Exercise material ▸
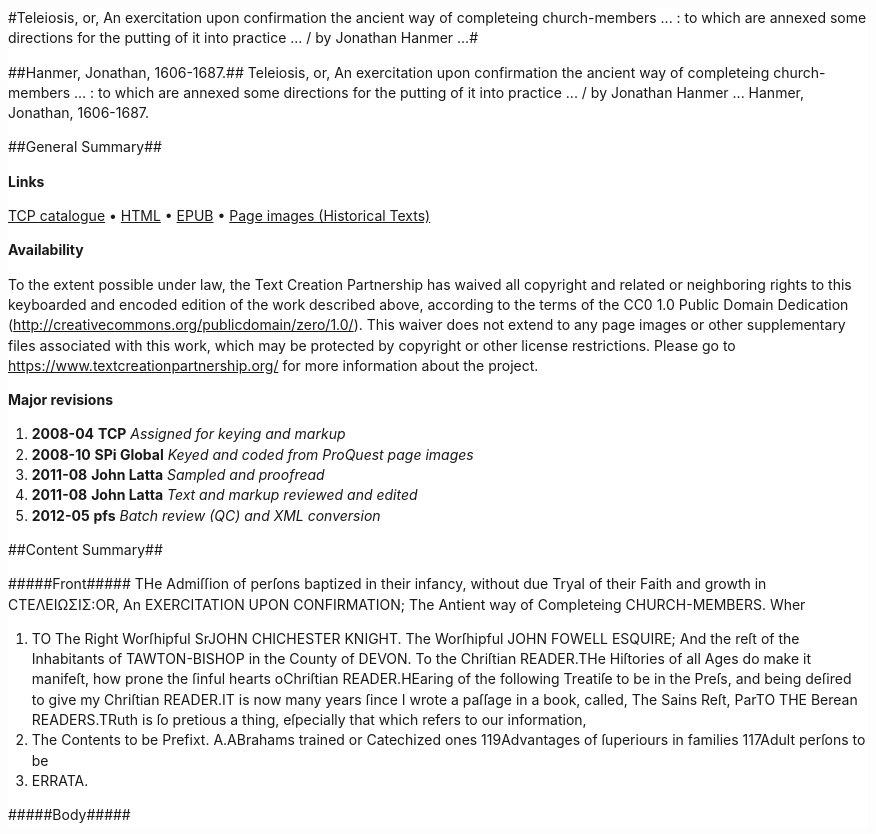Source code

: #Teleiosis, or, An exercitation upon confirmation the ancient way of completeing church-members ... : to which are annexed some directions for the putting of it into practice ... / by Jonathan Hanmer ...#

##Hanmer, Jonathan, 1606-1687.##
Teleiosis, or, An exercitation upon confirmation the ancient way of completeing church-members ... : to which are annexed some directions for the putting of it into practice ... / by Jonathan Hanmer ...
Hanmer, Jonathan, 1606-1687.

##General Summary##

**Links**

[TCP catalogue](http://www.ota.ox.ac.uk/tcp/)  • 
[HTML](http://tei.it.ox.ac.uk/tcp/Texts-HTML/free/A45/A45497.html)  • 
[EPUB](http://tei.it.ox.ac.uk/tcp/Texts-EPUB/free/A45/A45497.epub) • 
[Page images (Historical Texts)](https://historicaltexts.jisc.ac.uk/eebo-12289765e)

**Availability**

To the extent possible under law, the Text Creation Partnership has waived all copyright and related or neighboring rights to this keyboarded and encoded edition of the work described above, according to the terms of the CC0 1.0 Public Domain Dedication (http://creativecommons.org/publicdomain/zero/1.0/). This waiver does not extend to any page images or other supplementary files associated with this work, which may be protected by copyright or other license restrictions. Please go to https://www.textcreationpartnership.org/ for more information about the project.

**Major revisions**

1. __2008-04__ __TCP__ *Assigned for keying and markup*
1. __2008-10__ __SPi Global__ *Keyed and coded from ProQuest page images*
1. __2011-08__ __John Latta__ *Sampled and proofread*
1. __2011-08__ __John Latta__ *Text and markup reviewed and edited*
1. __2012-05__ __pfs__ *Batch review (QC) and XML conversion*

##Content Summary##

#####Front#####
THe Admiſſion of perſons baptized in their infancy, without due Tryal of their Faith and growth in CΤΕΛΕΙΩΣΙΣ:OR, An EXERCITATION UPON CONFIRMATION; The Antient way of Completeing CHURCH-MEMBERS. Wher
1. TO The Right Worſhipful SrJOHN CHICHESTER KNIGHT. The Worſhipful JOHN FOWELL ESQUIRE; And the reſt of the Inhabitants of TAWTON-BISHOP in the County of DEVON.
To the Chriſtian READER.THe Hiſtories of all Ages do make it manifeſt, how prone the ſinful hearts oChriſtian READER.HEaring of the following Treatiſe to be in the Preſs, and being deſired to give my Chriſtian READER.IT is now many years ſince I wrote a paſſage in a book, called, The Sains Reſt, ParTO THE Berean READERS.TRuth is ſo pretious a thing, eſpecially that which refers to our information,
1. The Contents to be Prefixt.
A.ABrahams trained or Catechized ones 119Advantages of ſuperiours in families 117Adult perſons to be
1. ERRATA.

#####Body#####
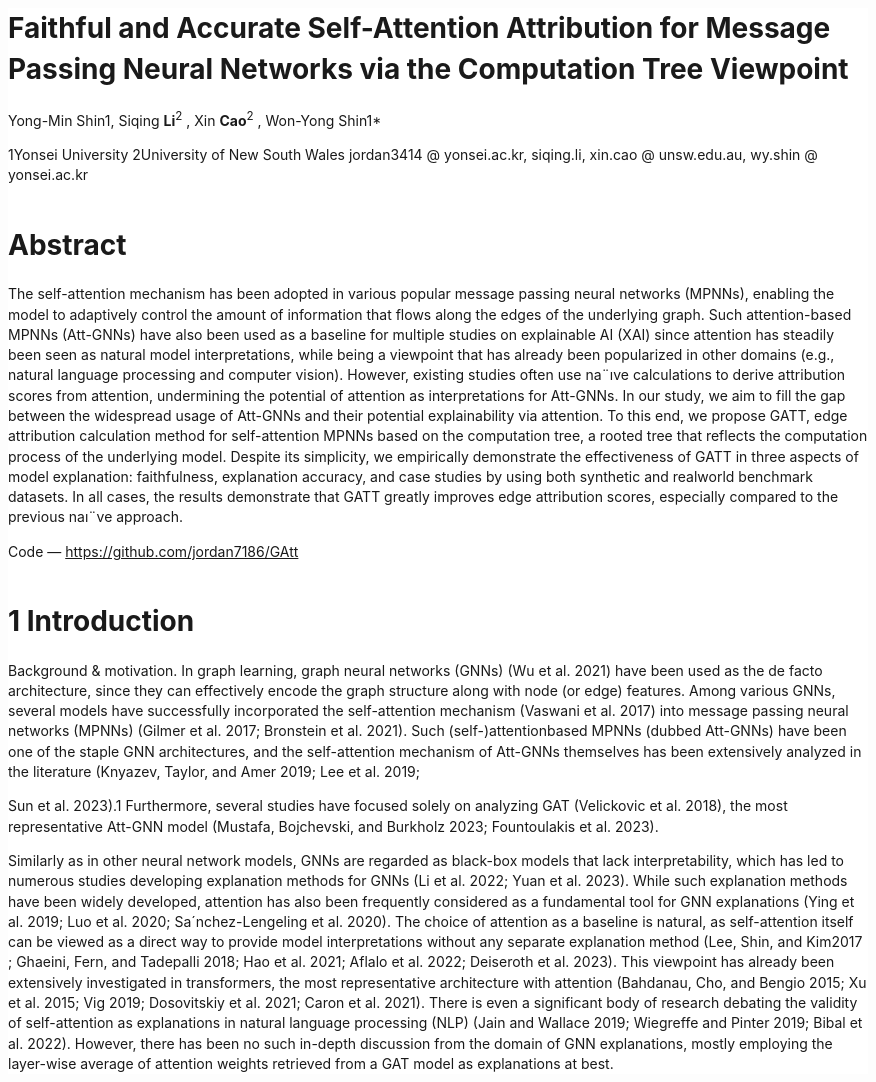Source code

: # Faithful and Accurate Self-Attention Attribution for Message Passing Neural Networks via the Computation Tree Viewpoint

Yong-Min Shin1, Siqing $\mathbf { L i } ^ { 2 }$ , Xin $\mathbf { C a o } ^ { 2 }$ , Won-Yong Shin1\*

1Yonsei University 2University of New South Wales jordan3414 $@$ yonsei.ac.kr, siqing.li, xin.cao $@$ unsw.edu.au, wy.shin $@$ yonsei.ac.kr

# Abstract

The self-attention mechanism has been adopted in various popular message passing neural networks (MPNNs), enabling the model to adaptively control the amount of information that flows along the edges of the underlying graph. Such attention-based MPNNs (Att-GNNs) have also been used as a baseline for multiple studies on explainable AI (XAI) since attention has steadily been seen as natural model interpretations, while being a viewpoint that has already been popularized in other domains (e.g., natural language processing and computer vision). However, existing studies often use na¨ıve calculations to derive attribution scores from attention, undermining the potential of attention as interpretations for Att-GNNs. In our study, we aim to fill the gap between the widespread usage of Att-GNNs and their potential explainability via attention. To this end, we propose GATT, edge attribution calculation method for self-attention MPNNs based on the computation tree, a rooted tree that reflects the computation process of the underlying model. Despite its simplicity, we empirically demonstrate the effectiveness of GATT in three aspects of model explanation: faithfulness, explanation accuracy, and case studies by using both synthetic and realworld benchmark datasets. In all cases, the results demonstrate that GATT greatly improves edge attribution scores, especially compared to the previous naı¨ve approach.

Code — https://github.com/jordan7186/GAtt

# 1 Introduction

Background & motivation. In graph learning, graph neural networks (GNNs) (Wu et al. 2021) have been used as the de facto architecture, since they can effectively encode the graph structure along with node (or edge) features. Among various GNNs, several models have successfully incorporated the self-attention mechanism (Vaswani et al. 2017) into message passing neural networks (MPNNs) (Gilmer et al. 2017; Bronstein et al. 2021). Such (self-)attentionbased MPNNs (dubbed Att-GNNs) have been one of the staple GNN architectures, and the self-attention mechanism of Att-GNNs themselves has been extensively analyzed in the literature (Knyazev, Taylor, and Amer 2019; Lee et al. 2019;

Sun et al. 2023).1 Furthermore, several studies have focused solely on analyzing GAT (Velickovic et al. 2018), the most representative Att-GNN model (Mustafa, Bojchevski, and Burkholz 2023; Fountoulakis et al. 2023).

Similarly as in other neural network models, GNNs are regarded as black-box models that lack interpretability, which has led to numerous studies developing explanation methods for GNNs (Li et al. 2022; Yuan et al. 2023). While such explanation methods have been widely developed, attention has also been frequently considered as a fundamental tool for GNN explanations (Ying et al. 2019; Luo et al. 2020; Sa´nchez-Lengeling et al. 2020). The choice of attention as a baseline is natural, as self-attention itself can be viewed as a direct way to provide model interpretations without any separate explanation method (Lee, Shin, and $\mathrm { K i m } 2 0 1 7$ ; Ghaeini, Fern, and Tadepalli 2018; Hao et al. 2021; Aflalo et al. 2022; Deiseroth et al. 2023). This viewpoint has already been extensively investigated in transformers, the most representative architecture with attention (Bahdanau, Cho, and Bengio 2015; Xu et al. 2015; Vig 2019; Dosovitskiy et al. 2021; Caron et al. 2021). There is even a significant body of research debating the validity of self-attention as explanations in natural language processing (NLP) (Jain and Wallace 2019; Wiegreffe and Pinter 2019; Bibal et al. 2022). However, there has been no such in-depth discussion from the domain of GNN explanations, mostly employing the layer-wise average of attention weights retrieved from a GAT model as explanations at best.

Description of the task ▸ Only the lines above starting at the one containing "##Content Summary##" and ending at the one containing "1. TO The Right", both included, are to be returned, exactly as they read.

Answer box ▸
##Content Summary##

#####Front#####
THe Admiſſion of perſons baptized in their infancy, without due Tryal of their Faith and growth in CΤΕΛΕΙΩΣΙΣ:OR, An EXERCITATION UPON CONFIRMATION; The Antient way of Completeing CHURCH-MEMBERS. Wher
1. TO The Right Worſhipful SrJOHN CHICHESTER KNIGHT. The Worſhipful JOHN FOWELL ESQUIRE; And the reſt of the Inhabitants of TAWTON-BISHOP in the County of DEVON.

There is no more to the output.